> _WORK INSTRUCTIONS_:
Pictures should be excluded; otherwise, copy every entry exactly.

> _DATA SHOWN_:
****
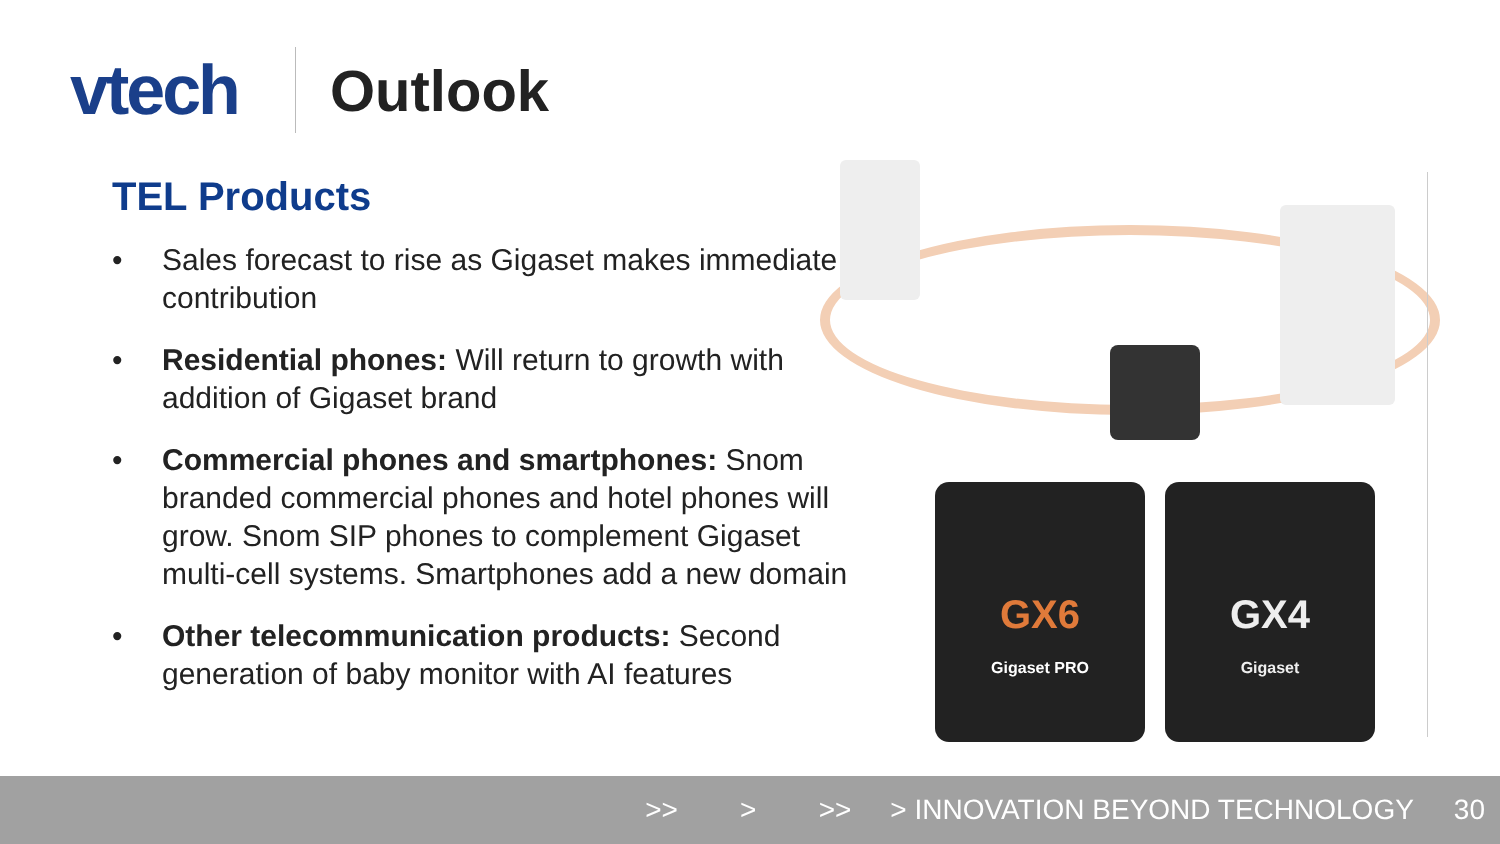vtech
Outlook
TEL Products
• Sales forecast to rise as Gigaset makes immediate contribution
• Residential phones: Will return to growth with addition of Gigaset brand
• Commercial phones and smartphones: Snom branded commercial phones and hotel phones will grow. Snom SIP phones to complement Gigaset multi-cell systems. Smartphones add a new domain
• Other telecommunication products: Second generation of baby monitor with AI features
GX6
Gigaset PRO
GX4
Gigaset
>> > >> > INNOVATION BEYOND TECHNOLOGY 30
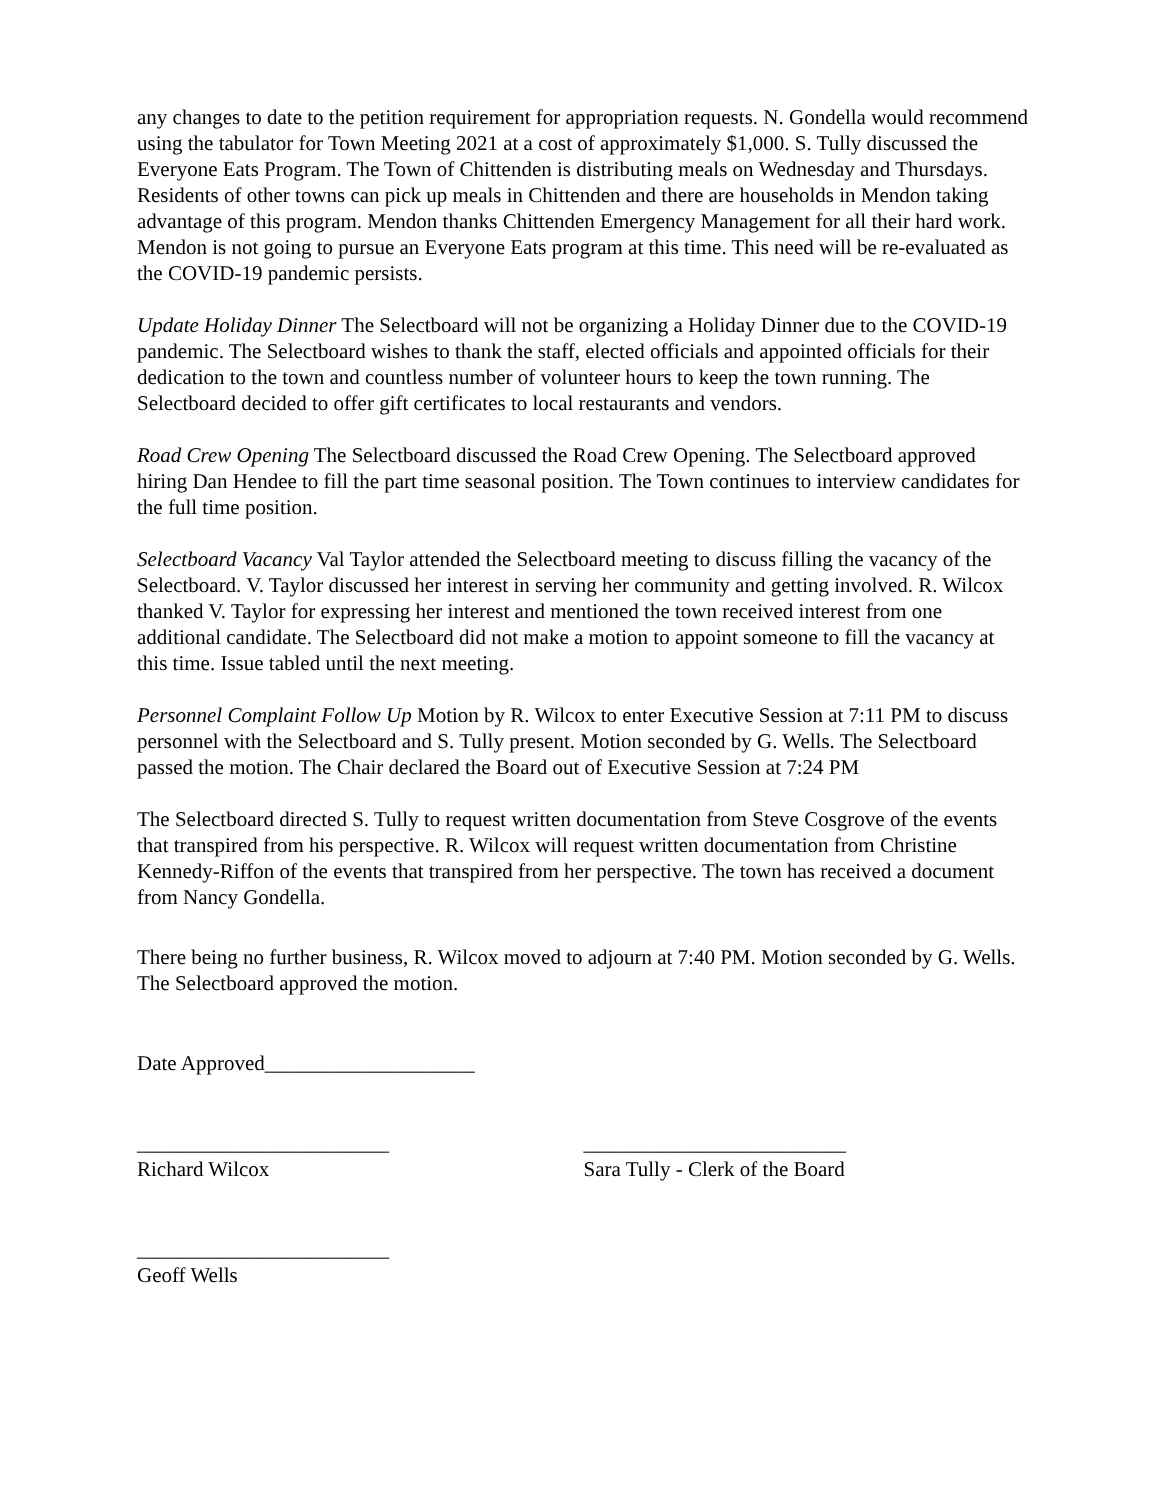any changes to date to the petition requirement for appropriation requests. N. Gondella would recommend using the tabulator for Town Meeting 2021 at a cost of approximately $1,000. S. Tully discussed the Everyone Eats Program. The Town of Chittenden is distributing meals on Wednesday and Thursdays. Residents of other towns can pick up meals in Chittenden and there are households in Mendon taking advantage of this program. Mendon thanks Chittenden Emergency Management for all their hard work. Mendon is not going to pursue an Everyone Eats program at this time. This need will be re-evaluated as the COVID-19 pandemic persists.
Update Holiday Dinner The Selectboard will not be organizing a Holiday Dinner due to the COVID-19 pandemic. The Selectboard wishes to thank the staff, elected officials and appointed officials for their dedication to the town and countless number of volunteer hours to keep the town running. The Selectboard decided to offer gift certificates to local restaurants and vendors.
Road Crew Opening The Selectboard discussed the Road Crew Opening. The Selectboard approved hiring Dan Hendee to fill the part time seasonal position. The Town continues to interview candidates for the full time position.
Selectboard Vacancy Val Taylor attended the Selectboard meeting to discuss filling the vacancy of the Selectboard. V. Taylor discussed her interest in serving her community and getting involved. R. Wilcox thanked V. Taylor for expressing her interest and mentioned the town received interest from one additional candidate. The Selectboard did not make a motion to appoint someone to fill the vacancy at this time. Issue tabled until the next meeting.
Personnel Complaint Follow Up Motion by R. Wilcox to enter Executive Session at 7:11 PM to discuss personnel with the Selectboard and S. Tully present. Motion seconded by G. Wells. The Selectboard passed the motion. The Chair declared the Board out of Executive Session at 7:24 PM
The Selectboard directed S. Tully to request written documentation from Steve Cosgrove of the events that transpired from his perspective. R. Wilcox will request written documentation from Christine Kennedy-Riffon of the events that transpired from her perspective. The town has received a document from Nancy Gondella.
There being no further business, R. Wilcox moved to adjourn at 7:40 PM. Motion seconded by G. Wells. The Selectboard approved the motion.
Date Approved____________________
________________________
Richard Wilcox
_________________________
Sara Tully - Clerk of the Board
________________________
Geoff Wells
****
> _TASK RESULT_:
vtech
Outlook
TEL Products
• Sales forecast to rise as Gigaset makes immediate contribution
• Residential phones: Will return to growth with addition of Gigaset brand
• Commercial phones and smartphones: Snom branded commercial phones and hotel phones will grow. Snom SIP phones to complement Gigaset multi-cell systems. Smartphones add a new domain
• Other telecommunication products: Second generation of baby monitor with AI features
GX6
Gigaset PRO
GX4
Gigaset
>> > >> > INNOVATION BEYOND TECHNOLOGY 30
any changes to date to the petition requirement for appropriation requests. N. Gondella would recommend using the tabulator for Town Meeting 2021 at a cost of approximately $1,000. S. Tully discussed the Everyone Eats Program. The Town of Chittenden is distributing meals on Wednesday and Thursdays. Residents of other towns can pick up meals in Chittenden and there are households in Mendon taking advantage of this program. Mendon thanks Chittenden Emergency Management for all their hard work. Mendon is not going to pursue an Everyone Eats program at this time. This need will be re-evaluated as the COVID-19 pandemic persists.
Update Holiday Dinner The Selectboard will not be organizing a Holiday Dinner due to the COVID-19 pandemic. The Selectboard wishes to thank the staff, elected officials and appointed officials for their dedication to the town and countless number of volunteer hours to keep the town running. The Selectboard decided to offer gift certificates to local restaurants and vendors.
Road Crew Opening The Selectboard discussed the Road Crew Opening. The Selectboard approved hiring Dan Hendee to fill the part time seasonal position. The Town continues to interview candidates for the full time position.
Selectboard Vacancy Val Taylor attended the Selectboard meeting to discuss filling the vacancy of the Selectboard. V. Taylor discussed her interest in serving her community and getting involved. R. Wilcox thanked V. Taylor for expressing her interest and mentioned the town received interest from one additional candidate. The Selectboard did not make a motion to appoint someone to fill the vacancy at this time. Issue tabled until the next meeting.
Personnel Complaint Follow Up Motion by R. Wilcox to enter Executive Session at 7:11 PM to discuss personnel with the Selectboard and S. Tully present. Motion seconded by G. Wells. The Selectboard passed the motion. The Chair declared the Board out of Executive Session at 7:24 PM
The Selectboard directed S. Tully to request written documentation from Steve Cosgrove of the events that transpired from his perspective. R. Wilcox will request written documentation from Christine Kennedy-Riffon of the events that transpired from her perspective. The town has received a document from Nancy Gondella.
There being no further business, R. Wilcox moved to adjourn at 7:40 PM. Motion seconded by G. Wells. The Selectboard approved the motion.
Date Approved____________________
________________________
Richard Wilcox
_________________________
Sara Tully - Clerk of the Board
________________________
Geoff Wells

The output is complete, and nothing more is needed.